▼

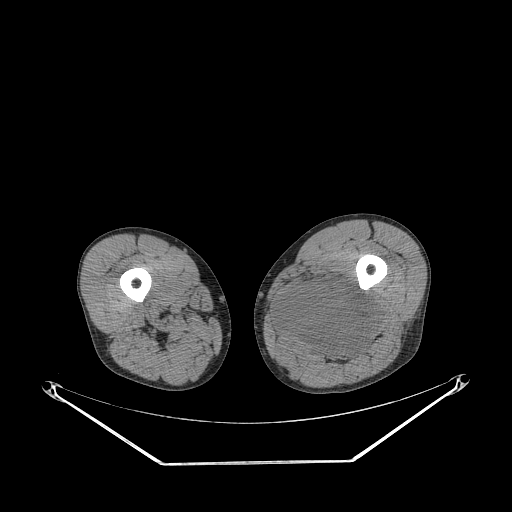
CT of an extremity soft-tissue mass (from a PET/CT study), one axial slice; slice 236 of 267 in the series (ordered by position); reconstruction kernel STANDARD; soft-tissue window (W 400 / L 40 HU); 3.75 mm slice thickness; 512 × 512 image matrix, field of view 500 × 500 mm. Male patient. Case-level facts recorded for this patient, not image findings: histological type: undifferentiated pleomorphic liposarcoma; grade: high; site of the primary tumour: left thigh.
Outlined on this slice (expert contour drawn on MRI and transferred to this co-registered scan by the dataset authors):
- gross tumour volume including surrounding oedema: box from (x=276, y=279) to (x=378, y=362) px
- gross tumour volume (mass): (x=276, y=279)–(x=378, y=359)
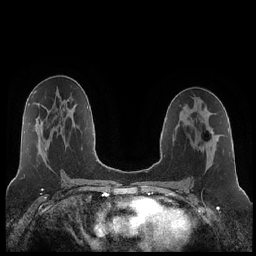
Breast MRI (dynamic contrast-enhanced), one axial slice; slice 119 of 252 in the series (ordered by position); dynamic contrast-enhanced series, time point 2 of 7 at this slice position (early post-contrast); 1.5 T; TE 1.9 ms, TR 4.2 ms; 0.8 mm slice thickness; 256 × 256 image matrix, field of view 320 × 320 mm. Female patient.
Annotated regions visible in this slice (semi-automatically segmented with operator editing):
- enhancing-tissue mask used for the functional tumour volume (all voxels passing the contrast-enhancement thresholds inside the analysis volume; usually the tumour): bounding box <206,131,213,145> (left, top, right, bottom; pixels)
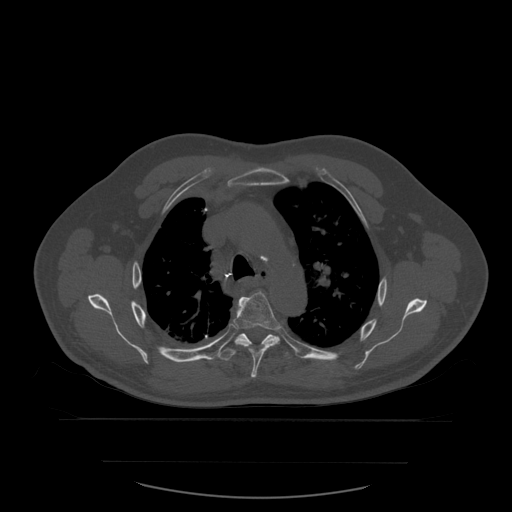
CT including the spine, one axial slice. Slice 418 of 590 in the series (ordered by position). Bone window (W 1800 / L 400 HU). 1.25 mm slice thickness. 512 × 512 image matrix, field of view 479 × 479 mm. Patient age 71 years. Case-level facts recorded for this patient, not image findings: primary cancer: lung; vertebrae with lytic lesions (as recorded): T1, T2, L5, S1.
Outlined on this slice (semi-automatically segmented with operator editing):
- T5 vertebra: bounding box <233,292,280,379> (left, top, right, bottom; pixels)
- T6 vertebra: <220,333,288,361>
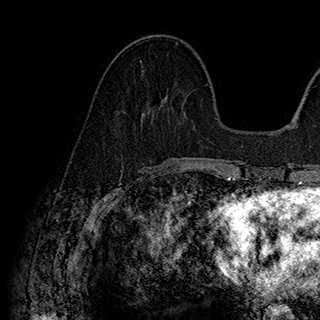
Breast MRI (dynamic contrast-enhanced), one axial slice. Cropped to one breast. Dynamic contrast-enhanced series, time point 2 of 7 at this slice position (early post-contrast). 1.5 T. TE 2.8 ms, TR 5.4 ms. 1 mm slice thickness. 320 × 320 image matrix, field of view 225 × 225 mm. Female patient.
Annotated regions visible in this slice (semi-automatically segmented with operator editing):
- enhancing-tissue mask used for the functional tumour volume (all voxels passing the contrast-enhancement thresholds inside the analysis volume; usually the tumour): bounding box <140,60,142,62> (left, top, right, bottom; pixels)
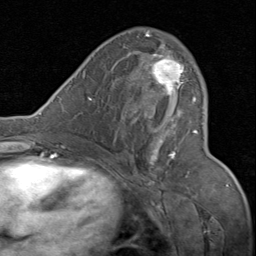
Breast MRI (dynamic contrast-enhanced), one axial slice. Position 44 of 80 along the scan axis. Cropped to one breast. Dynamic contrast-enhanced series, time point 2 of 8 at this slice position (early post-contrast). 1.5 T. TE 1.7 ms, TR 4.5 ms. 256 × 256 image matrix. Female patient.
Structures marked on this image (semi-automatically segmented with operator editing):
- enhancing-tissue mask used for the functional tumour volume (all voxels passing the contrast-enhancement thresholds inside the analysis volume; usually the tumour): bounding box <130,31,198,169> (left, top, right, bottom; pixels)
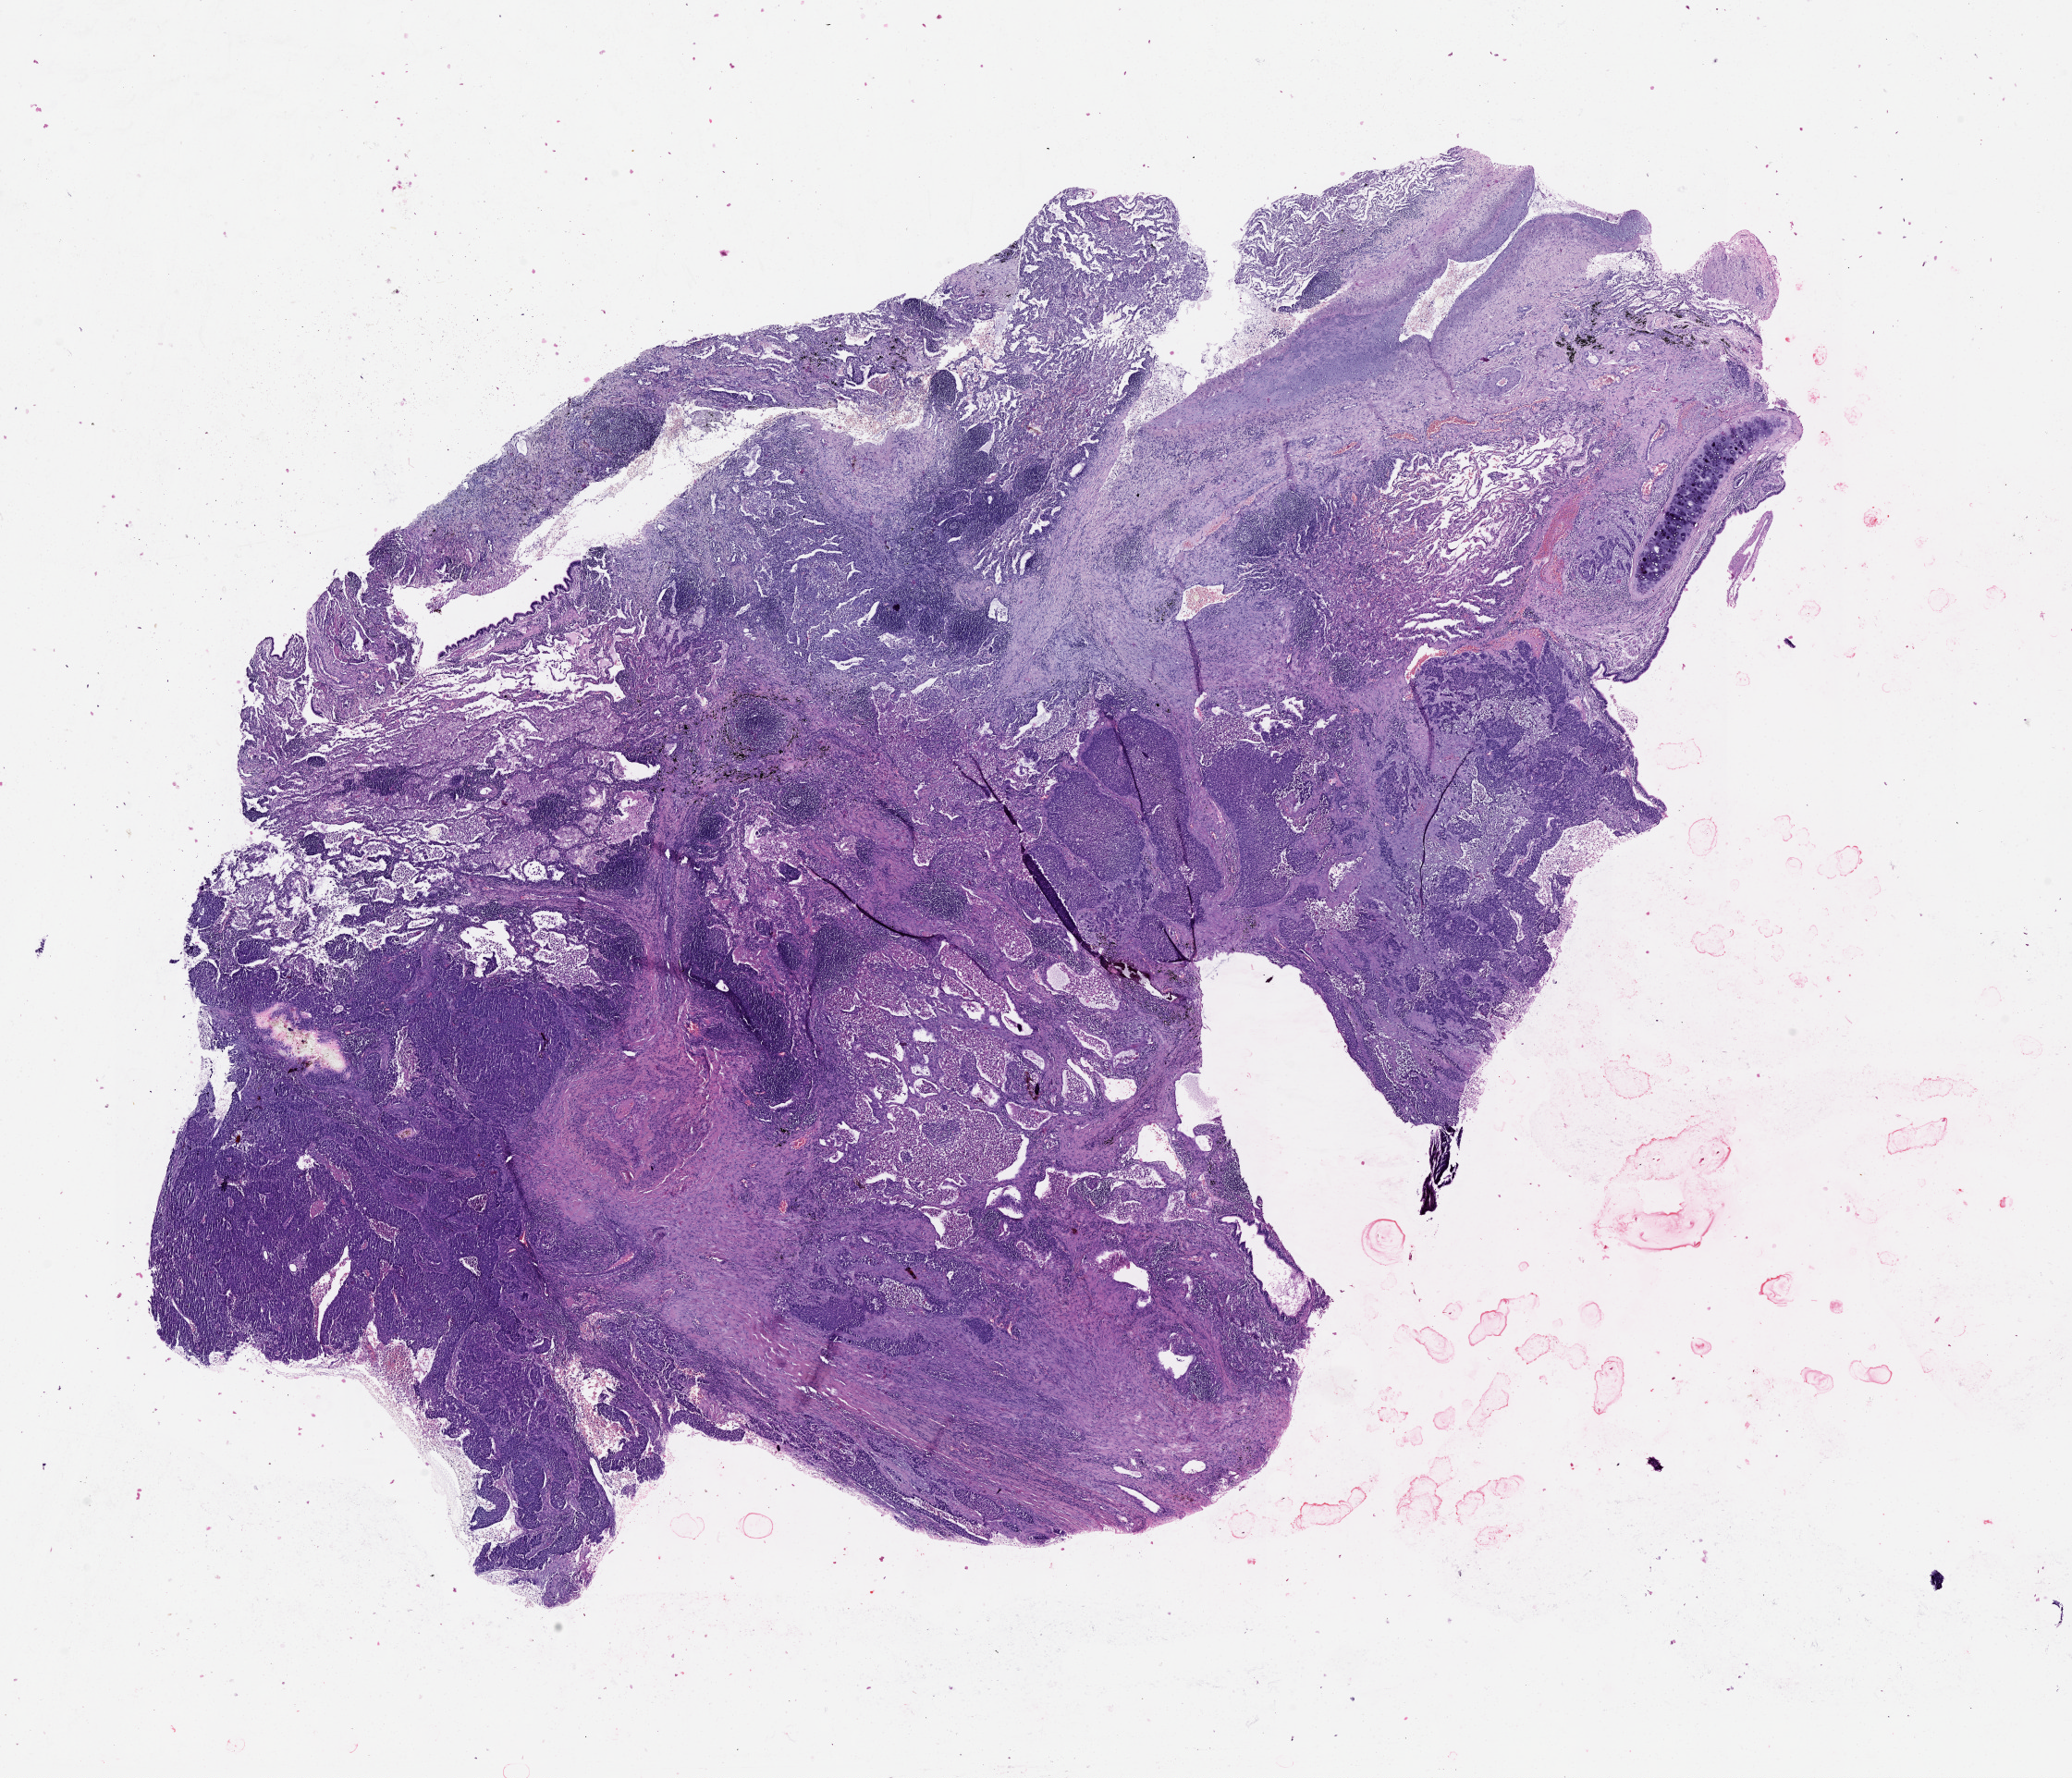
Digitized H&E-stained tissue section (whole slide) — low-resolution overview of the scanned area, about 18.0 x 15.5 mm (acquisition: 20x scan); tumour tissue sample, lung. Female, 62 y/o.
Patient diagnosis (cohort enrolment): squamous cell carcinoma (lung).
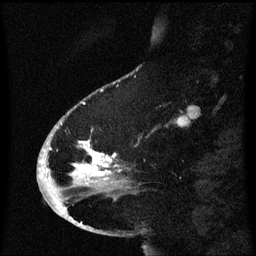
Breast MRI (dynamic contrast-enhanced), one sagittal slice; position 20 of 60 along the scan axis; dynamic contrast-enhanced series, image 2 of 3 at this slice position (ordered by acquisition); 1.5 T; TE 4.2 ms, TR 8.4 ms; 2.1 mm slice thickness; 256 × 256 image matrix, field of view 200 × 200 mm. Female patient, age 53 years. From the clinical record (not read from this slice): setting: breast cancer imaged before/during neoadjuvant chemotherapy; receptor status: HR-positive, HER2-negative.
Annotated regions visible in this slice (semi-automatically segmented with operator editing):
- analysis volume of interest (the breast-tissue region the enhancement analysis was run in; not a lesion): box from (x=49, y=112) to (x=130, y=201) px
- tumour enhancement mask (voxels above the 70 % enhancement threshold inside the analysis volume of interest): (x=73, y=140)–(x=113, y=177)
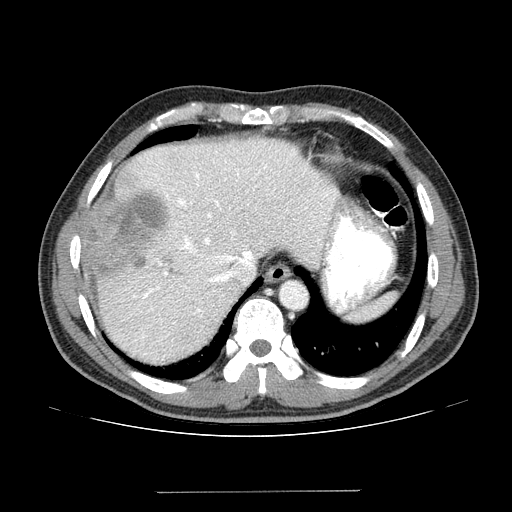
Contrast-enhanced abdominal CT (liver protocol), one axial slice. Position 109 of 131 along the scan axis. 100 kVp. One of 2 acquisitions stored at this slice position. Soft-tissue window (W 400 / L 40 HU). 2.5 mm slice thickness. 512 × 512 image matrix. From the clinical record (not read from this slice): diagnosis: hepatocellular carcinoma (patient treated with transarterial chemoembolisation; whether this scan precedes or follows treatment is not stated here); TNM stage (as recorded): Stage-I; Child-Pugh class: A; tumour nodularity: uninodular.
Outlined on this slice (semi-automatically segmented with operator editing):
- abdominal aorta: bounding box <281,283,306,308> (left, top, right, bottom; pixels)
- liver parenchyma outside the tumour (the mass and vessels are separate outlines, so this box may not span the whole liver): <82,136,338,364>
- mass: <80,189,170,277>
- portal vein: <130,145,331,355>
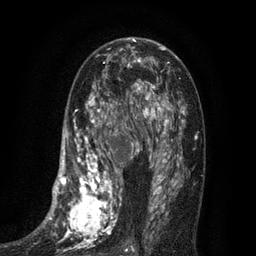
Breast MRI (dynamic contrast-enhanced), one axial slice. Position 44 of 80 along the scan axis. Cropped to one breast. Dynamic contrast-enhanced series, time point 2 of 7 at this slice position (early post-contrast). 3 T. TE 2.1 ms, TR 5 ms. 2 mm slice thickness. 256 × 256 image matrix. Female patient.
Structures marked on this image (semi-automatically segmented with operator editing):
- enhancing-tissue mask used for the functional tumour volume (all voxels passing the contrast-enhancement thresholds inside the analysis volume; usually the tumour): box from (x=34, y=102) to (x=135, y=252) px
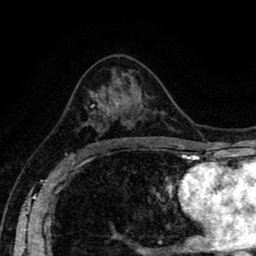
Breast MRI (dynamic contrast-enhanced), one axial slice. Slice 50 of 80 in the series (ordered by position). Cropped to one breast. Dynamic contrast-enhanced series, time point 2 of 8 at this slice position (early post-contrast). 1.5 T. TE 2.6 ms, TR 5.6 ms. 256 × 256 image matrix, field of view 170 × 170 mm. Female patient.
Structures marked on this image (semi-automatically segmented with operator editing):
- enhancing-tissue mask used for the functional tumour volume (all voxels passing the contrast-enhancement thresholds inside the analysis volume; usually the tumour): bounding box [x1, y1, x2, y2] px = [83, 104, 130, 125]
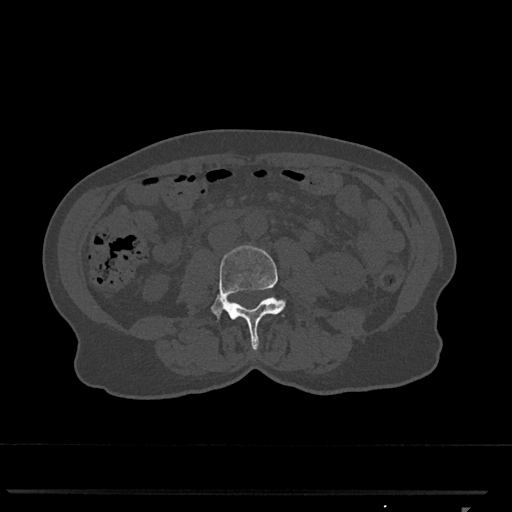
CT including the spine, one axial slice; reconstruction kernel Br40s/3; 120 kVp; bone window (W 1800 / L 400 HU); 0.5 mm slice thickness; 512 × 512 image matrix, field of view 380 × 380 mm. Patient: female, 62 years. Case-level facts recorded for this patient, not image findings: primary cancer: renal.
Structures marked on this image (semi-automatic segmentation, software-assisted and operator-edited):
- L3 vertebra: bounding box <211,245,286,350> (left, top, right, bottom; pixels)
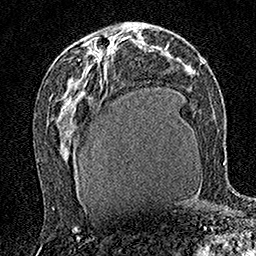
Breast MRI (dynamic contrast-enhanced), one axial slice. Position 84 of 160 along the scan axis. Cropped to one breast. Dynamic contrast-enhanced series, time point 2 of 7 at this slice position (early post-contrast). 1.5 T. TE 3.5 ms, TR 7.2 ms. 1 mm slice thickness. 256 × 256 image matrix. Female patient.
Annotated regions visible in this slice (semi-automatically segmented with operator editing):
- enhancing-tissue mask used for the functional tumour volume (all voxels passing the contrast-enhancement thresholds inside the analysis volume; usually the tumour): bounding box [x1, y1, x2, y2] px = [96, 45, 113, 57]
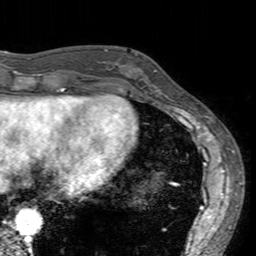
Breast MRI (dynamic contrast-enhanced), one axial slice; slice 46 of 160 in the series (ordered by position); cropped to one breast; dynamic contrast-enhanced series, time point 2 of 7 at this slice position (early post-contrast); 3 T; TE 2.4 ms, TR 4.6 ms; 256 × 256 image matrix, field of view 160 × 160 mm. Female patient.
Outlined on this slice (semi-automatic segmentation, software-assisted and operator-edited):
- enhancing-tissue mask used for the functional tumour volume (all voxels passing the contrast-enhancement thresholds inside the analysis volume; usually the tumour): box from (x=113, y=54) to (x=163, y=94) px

▲

**EXERCISE PROMPT:** Could you repeat, exactly, only the lines above starting at the one that has "- gross tumour volume including" and stopping after the one that has "320 mm. Female patient.", without the pictures?

**WRITTEN RESPONSE:**
- gross tumour volume including surrounding oedema: box from (x=276, y=279) to (x=378, y=362) px
- gross tumour volume (mass): (x=276, y=279)–(x=378, y=359)
Breast MRI (dynamic contrast-enhanced), one axial slice; slice 119 of 252 in the series (ordered by position); dynamic contrast-enhanced series, time point 2 of 7 at this slice position (early post-contrast); 1.5 T; TE 1.9 ms, TR 4.2 ms; 0.8 mm slice thickness; 256 × 256 image matrix, field of view 320 × 320 mm. Female patient.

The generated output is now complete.